The other four nominees for the breakthrough deal of 1999 were Abbott and Triangle; AstraZeneca plc and Maxygen Inc. for their molecular breeding alliance for crop improvement; Pfizer Inc. and Arqule Inc. for their combinatorial chemistry partnership; and Schering AG, LeukoSite Inc. and Ilex Oncology Inc. for the marketing agreement for Campath, a humanized monoclonal antibody in development for oncololgy and other indications.
Mediocre Science Holds Europe Back
That the top biotech deals almost always involve U.S. companies does not go unnoticed in Europe. Gottfried Schatz, president of the Swiss Science and Technology Council, opened Wednesday's meeting with an address titled "How can we strengthen European science?"

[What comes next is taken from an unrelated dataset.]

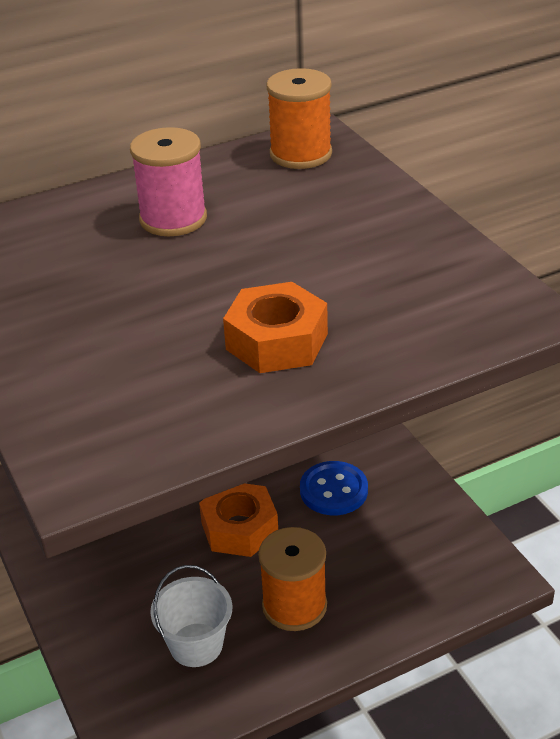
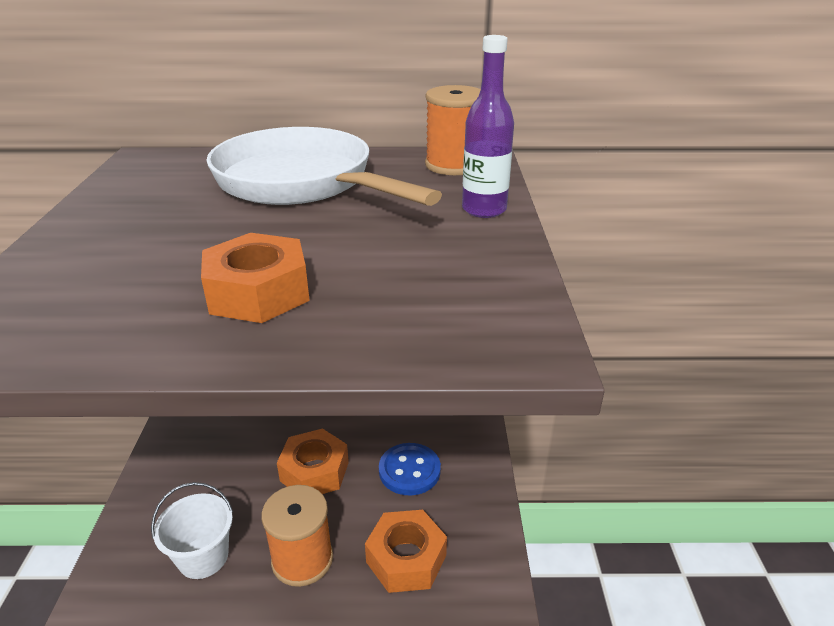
camera: 25 degrees right, 5 degrees down
(173, 219) = (301, 183): pink spool -> white pan
(380, 199) = (484, 210): none -> purple bottle
(389, 565) = (406, 559): none -> orange nut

He pointed out that the U.S. and Western Europe have similar populations, gross domestic products and education systems. "Yet, when it comes to groundbreaking medical research [published in scientific journals], two-thirds or more comes from the U.S. We must conclude that Europe does a poor job in developing its scientific talent."
The reason, he said, stems from the continent's "unwillingness to accept the fact that basic research is inherently elitist. It's done by talented individuals who thrive when working in friendly but intense competition."
Elitism in the performing arts or sports is fine, but it is "politically incorrect" in Europe to have intellectual elites, he said. The result is "an inefficient use of public funds" given disproportionately to mediocre scientists.
"It's a typically European problem," Schatz said. "We lack the political guts. We must have the courage to give research grants to individuals. European research is at a critical crossroads. There is no better way than to focus our resources on our top talent. We must do everything we can for those few individuals who really make a difference."